With iron ore exports in the western Indian coastal province of Goa unlikely to resume before the onset of the monsoon rains and several Indian steel mills firming up iron ore imports, the country’s net import dependency on iron ore was expected to increase during the current fiscal period.
According to the Federation of Indian Mineral Industries (FIMI), a representative body of domestic miners, Indian iron ore import dependency was expected to increase in 2015–2016 considering that the difference between total imports and total exports would be much larger than the previous year.
“Because of various regulatory issues, supplies of iron ore from mineral rich provinces like Orissa, Karnataka and Goa would continue to be restricted and future of export remain bleak,” said R K Sharma, secretary general of FIMI.

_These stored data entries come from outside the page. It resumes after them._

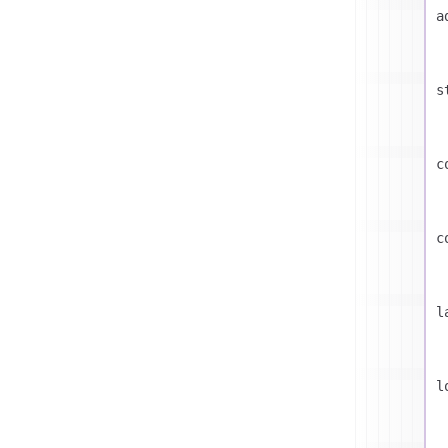
a
s
c
c
l
l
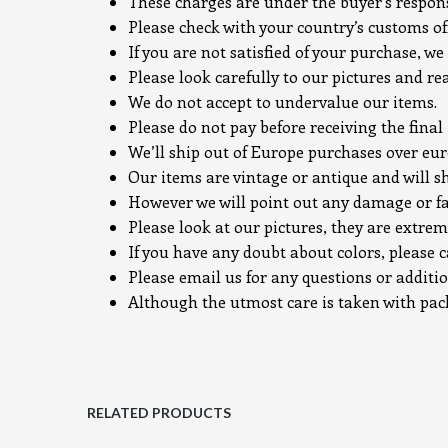
These charges are under the buyer’s responsi
Please check with your country’s customs off
If you are not satisfied of your purchase, we 
Please look carefully to our pictures and re
We do not accept to undervalue our items.
Please do not pay before receiving the final
We’ll ship out of Europe purchases over e
Our items are vintage or antique and will s
However we will point out any damage or fa
Please look at our pictures, they are extrem
If you have any doubt about colors, please c
Please email us for any questions or additi
Although the utmost care is taken with packi
RELATED PRODUCTS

Iron ore mines in Goa, which were expected to come back to production in phases, after a court-imposed ban on mining was lifted last year, were unlikely to commence production before the onset of monsoon rains starting in June, and hence more steel mills were firming up their import plans. The earliest Goa mines could be expected to get back into production was after the monsoon rains in September-October.
Indian iron ore imports during the 12-month period ending March 31 have been estimated at 15 million metric tons (mt) and exports at 7 million mt. In the current fiscal period, total imports were expected to cross the 20-million-mt mark with exports either falling or at best remain stagnant, FIMI said.
While steps to comply with regulatory issues—including adhering to new environmental guidelines set by the Supreme Court—were yet to be completed to enable Goa mines to get back into production, local miners were not in a hurry to commence mining in view of falling international prices.
According to a miner in Goa, current export offers for high grade iron ore fines (Fe content 63.5% and above) at $55–$56 per mt CFR China would have to increase by at least $15–$20 per ton to make export shipments economically viable.
FIMI said the Indian government’s refusal to lower the 30% export tax in response to the falling international price of iron ore has made exportation uneconomical, when factoring in higher Indian costs of mining.
The triple impact of low international prices, shortage of domestic production and high local prices was prompting local steel mills to look at imports like the government owned and operated Rashtriya Ispat Nigam Ltd. (RINL), which for the first time in more than three decades sought iron ore supplies from global miners like Rio Tinto and BHP Billiton.